I grew up on oatmeal but gave it up a number of years ago for all the wrong reasons. While I still don’t eat oatmeal for breakfast on a regular basis, I consistently consume oat bran because it’s low in calories, full of nutrients, and contains properties that make oat bran a powerfully slimming food.

Oat bran has more antioxidants, protein, calcium, iron, thiamin, phosphorus, riboflavin, magnesium, and zinc than oatmeal.

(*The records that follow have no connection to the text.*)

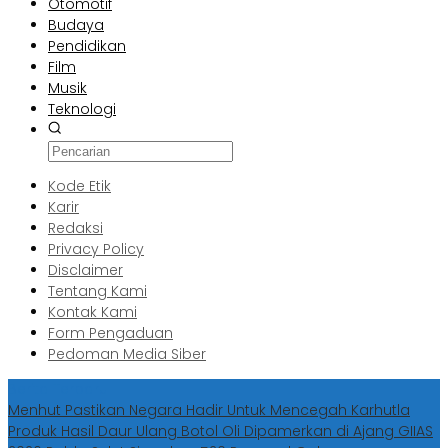
Otomotif
Budaya
Pendidikan
Film
Musik
Teknologi
Kode Etik
Karir
Redaksi
Privacy Policy
Disclaimer
Tentang Kami
Kontak Kami
Form Pengaduan
Pedoman Media Siber
Berita Terbaru
Menhut Pastikan Negara Hadir Untuk Mencegah Karhutla
Produk Hasil Daur Ulang Botol Oli Dipamerkan di Ajang GIIAS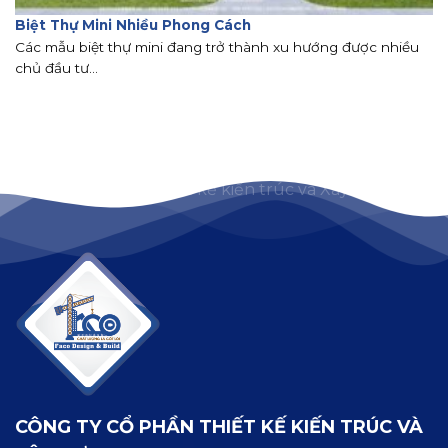
Biệt Thự Mini Nhiều Phong Cách
Các mẫu biệt thự mini đang trở thành xu hướng được nhiều
chủ đầu tư...
CÔNG TY CỔ PHẦN THIẾT KẾ KIẾN TRÚC VÀ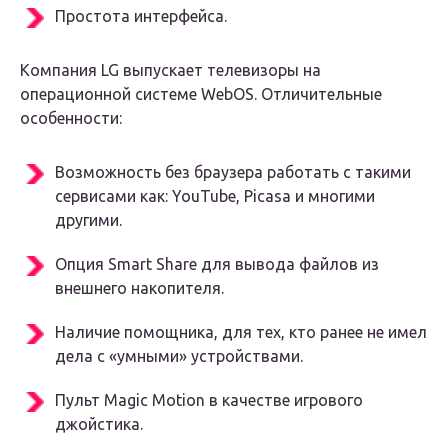
Простота интерфейса.
Компания LG выпускает телевизоры на
операционной системе WebOS. Отличительные
особенности:
Возможность без браузера работать с такими
сервисами как: YouTube, Picasa и многими
другими.
Опция Smart Share для вывода файлов из
внешнего накопителя.
Наличие помощника, для тех, кто ранее не имел
дела с «умными» устройствами.
Пульт Magic Motion в качестве игрового
джойстика.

Because of its high fiber content, oat bran satiates you.  As soon as you ingest it, the fiber in oat bran soaks up saliva and then expands in the stomach absorbing up to 25 times its volume in liquid, making you feel quite full, quite fast.  It also provides a prolonged feeling of fullness, so you eat less in between meals.

Another way oat bran helps with weight loss is a biological process called intestinal caloric loss where oat bran blocks the absorption of calories from the intestine.

Here’s how it works: when you eat food, it is broken down into its individual components of fatty acids, carbohydrate (glucose), and amino acids (the building blocks of proteins).  The calories from these components are then absorbed into the body. 

When you eat oat bran, it mixes with water in your intestine to produce a gel-like substance called bolus.  The bolus absorbs some of the breakdown products, and then it is attacked by gastric juices and stomach acids that turn it into a pulp.  This pulp becomes part of the stool, and thereby carries the calorie-dense components of fats, glucose, and amino acids out of the body through the stool.  This process both slows down the assimilation of sugar (glucose) and removes calories from the body while keeping your blood sugar levels low and stable.

Add oat bran to smoothies, yogurt, oatmeal, meatloaf, hamburgers, muffins, pancakes, etc.

Here’s a few other facts worth noting on oat bran:

  • Technically, oat bran is not a whole grain (since it’s actually only one part of the oat grain).
  • Because of its exceptionally high fiber content, it can be considered a whole grain.
  • A bowl of oat bran contains about 50% more fiber than the same size bowl of oatmeal, making it more effective at lowering cholesterol and in its weight loss properties.
  • Because it is mostly fiber, oat bran has fewer calories than the same amount of oatmeal. 
  • A three-quarter-cup serving of cooked oat bran contains only 66 calories, compared to 124 calories in the same amount of cooked oatmeal.